A modification of the base member shown in FIG. 3 will be described with reference to FIG. 11. The base member 7c has two contact members 70c and 70d. The member 70c includes a pair of movable contact springs 721a and 722a. Each of the springs 721a and 722a has one of its ends fixed to common terminals 711a and 712a, and the other of its ends opposing stationary contact terminals 73a and 74b, respectively. The common terminals 711a and 712a are connected together within the base member 7c and protrude from the bottom thereof, as a signal terminal. It is possible to regulate a contact pressure preliminarily applied to the contact springs 721a and 722a, by twisting the respective common terminals 711a and 712a separately. In order to drive the contact members 70c and 70d, a pair of slits may be formed in the actuating part 64 (FIG. 3) of the movable block 6 to form a three-pronged fork.
A construction of the contact member of the base member 7c shown in FIG. 11 will be described with reference to FIGS. 12A to 12C. In order to drive the contact member, the actuating part 64 comprises an outer stud 641, a center stud 642 and an inner stud 643, as mentioned with reference to FIG. 11. The stationary contact terminals 73a and 74a have stationary contacts 731 and 741, respectively. The movable contact springs 721a and 722a have movable contacts 7211 and 7221, respectively. The springs 721a and 722a have predetermined contact pressures such that they are in contact with the terminals 73a and 74a, respectively.
The stud 643 pushes the spring 722a so that the contacts 7221 and 741 are broken and the stud 642 pushes the spring 721a so that the contacts 7211 and 731 make (FIG. 12A).
The magnet unit (not shown) is moved slightly by magnetic force in a direction E, so that the pushing forces of the stud 642 and 643 acting on the springs 721a and 722a are released. Then, due to the predetermined contact pressures, the contacts 741 and 7221 make together and the contacts 731 and 7211 are kept in contact (FIG. 12B).
When the magnet unit (not shown) moves further, the stud 641 pushes the spring 721a to break the contact between the contacts 731 and 7211 (FIG. 12C).
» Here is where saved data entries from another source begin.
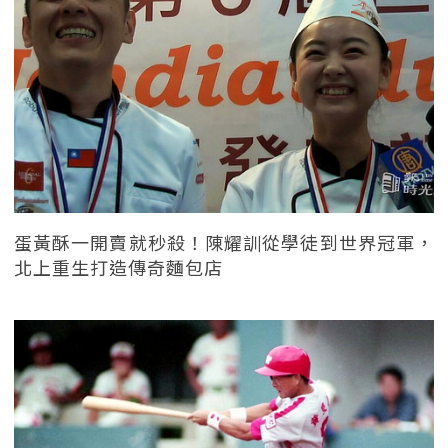
蛋黃酥一開賣就秒殺！陳耀訓從學徒到世界冠軍，
北上重生打造傳奇麵包店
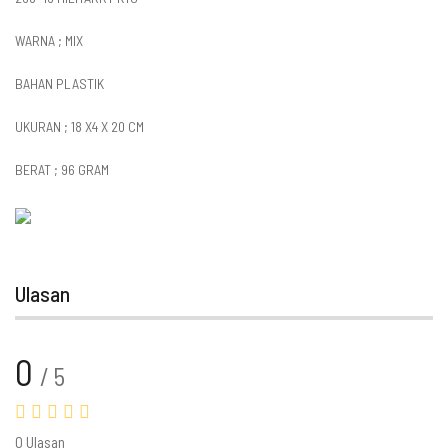
WARNA ; MIX
BAHAN PLASTIK
UKURAN ; 18 X4 X 20 CM
BERAT ; 96 GRAM
Ulasan
0
/ 5
0 Ulasan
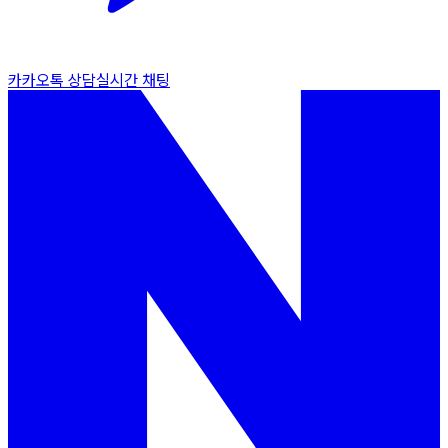
카카오톡 상담
실시간 채팅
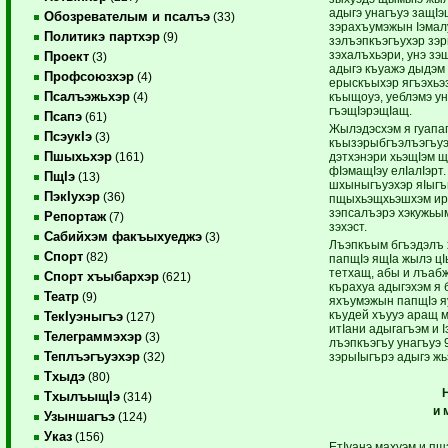
адыгэ унагъуэ защIэщ
Обозревателым и псалъэ
(33)
зэрахъумэжын Iэмал
Политикэ партхэр
(9)
зэлъэпкъэгъухэр зэр
зэхалъхьэри, унэ зэ
Проект
(3)
адыгэ къуажэ дыдэм 
Профсоюзхэр
(4)
ерыскъыхэр ягъэхьэ
Псалъэжьхэр
къыщоуэ, уеблэмэ ун
(4)
гъэщIэрэщIащ.
Псапэ
(61)
Жылэдэсхэм я гуапа
ПсэукIэ
(3)
къызэрыбгъэлъэгъуэ
Пшыхьхэр
дэтхэнэри хьэщIэм щ
(161)
фIэмащIэу елIалIэрт
ПщIэ
(13)
шхыныгъуэхэр яIыг
ПэкIухэр
(36)
пщыхьэщхьэшхэм ирих
зэпсалъэрэ хэкужьы
Репортаж
(7)
зэхэст.
Сабийхэм факъыхуеджэ
(3)
Лъэпкъым бгъэдэлъ 
Спорт
(82)
папщIэ ящIа жылэ цIы
тетхащ, абы и лъабж
Спорт хъыбархэр
(621)
кърахуа адыгэхэм я 
Театр
(9)
яхъумэжын папщIэ я
къудей хъууэ аращ м
ТекIуэныгъэ
(127)
итIани адыгагъэм и 
Телеграммэхэр
(3)
лъэпкъэгъу унагъуэ 
Теплъэгъуэхэр
зэрыIыгърэ адыгэ жь
(32)
Тхыдэ
(80)
ТхылъыщIэ
(314)
и 
Узыншагъэ
(124)
Указ
(156)
ЕтIуанэ махуэм и п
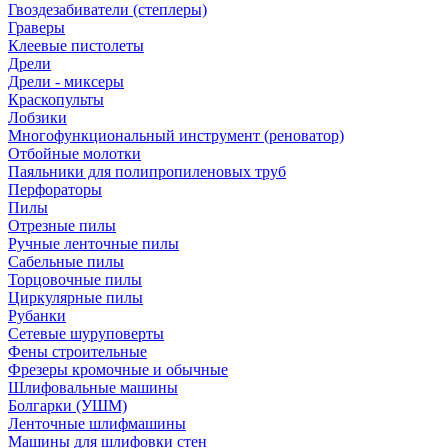
Гвоздезабиватели (степлеры)
Граверы
Клеевые пистолеты
Дрели
Дрели - миксеры
Краскопульты
Лобзики
Многофункциональный инструмент (реноватор)
Отбойные молотки
Паяльники для полипропиленовых труб
Перфораторы
Пилы
Отрезные пилы
Ручные ленточные пилы
Сабельные пилы
Торцовочные пилы
Циркулярные пилы
Рубанки
Сетевые шуруповерты
Фены строительные
Фрезеры кромочные и обычные
Шлифовальные машины
Болгарки (УШМ)
Ленточные шлифмашины
Машины для шлифовки стен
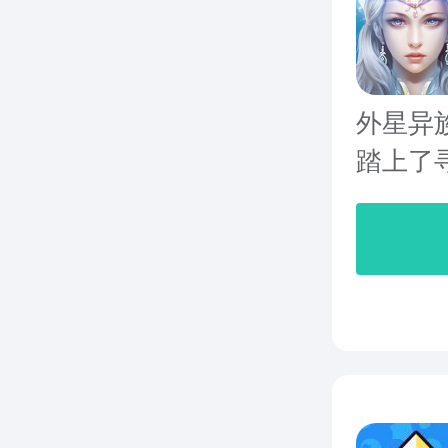
外星异
踏上了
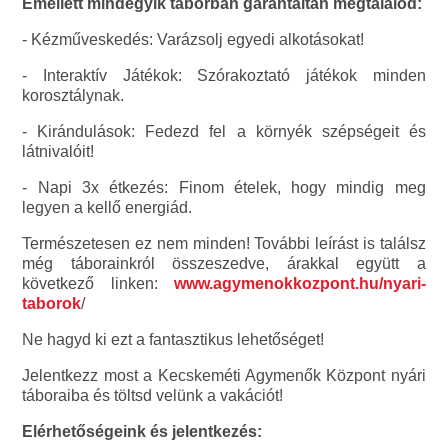
Emellett mindegyik táborban garantáltan megtalálod:
- Kézműveskedés: Varázsolj egyedi alkotásokat!
- Interaktív Játékok: Szórakoztató játékok minden
korosztálynak.
- Kirándulások: Fedezd fel a környék szépségeit és
látnivalóit!
- Napi 3x étkezés: Finom ételek, hogy mindig meg
legyen a kellő energiád.
Természetesen ez nem minden! További leírást is találsz
még táborainkról összeszedve, árakkal együtt a
következő linken:
www.agymenokkozpont.hu/nyari-
taborok
/
Ne hagyd ki ezt a fantasztikus lehetőséget!
Jelentkezz most a Kecskeméti Agymenők Központ nyári
táboraiba és töltsd velünk a vakációt!
Elérhetőségeink és jelentkezés:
Thus, there is an early-make-before-break contact in which the movable contact 7211 is opened after the movable contact 7221 is closed.
It is possible to assemble the base member 7b having a contact member composed of a single movable contact spring and the base member 7c having a contact member composed of a pair of movable contact springs to a single spool, so that a variety of contact constructions are realized in a single relay.
As described hereinbefore, according to the present invention, it is possible, in view of magnetic circuit construction, to obtain a stable closed magnetic circuit even if the assembling accuracy thereof is not satisfactory, and, in view of contact driving construction, to improve the assembling process as accurate as possible, therefore, a highly reliable relay is achieved.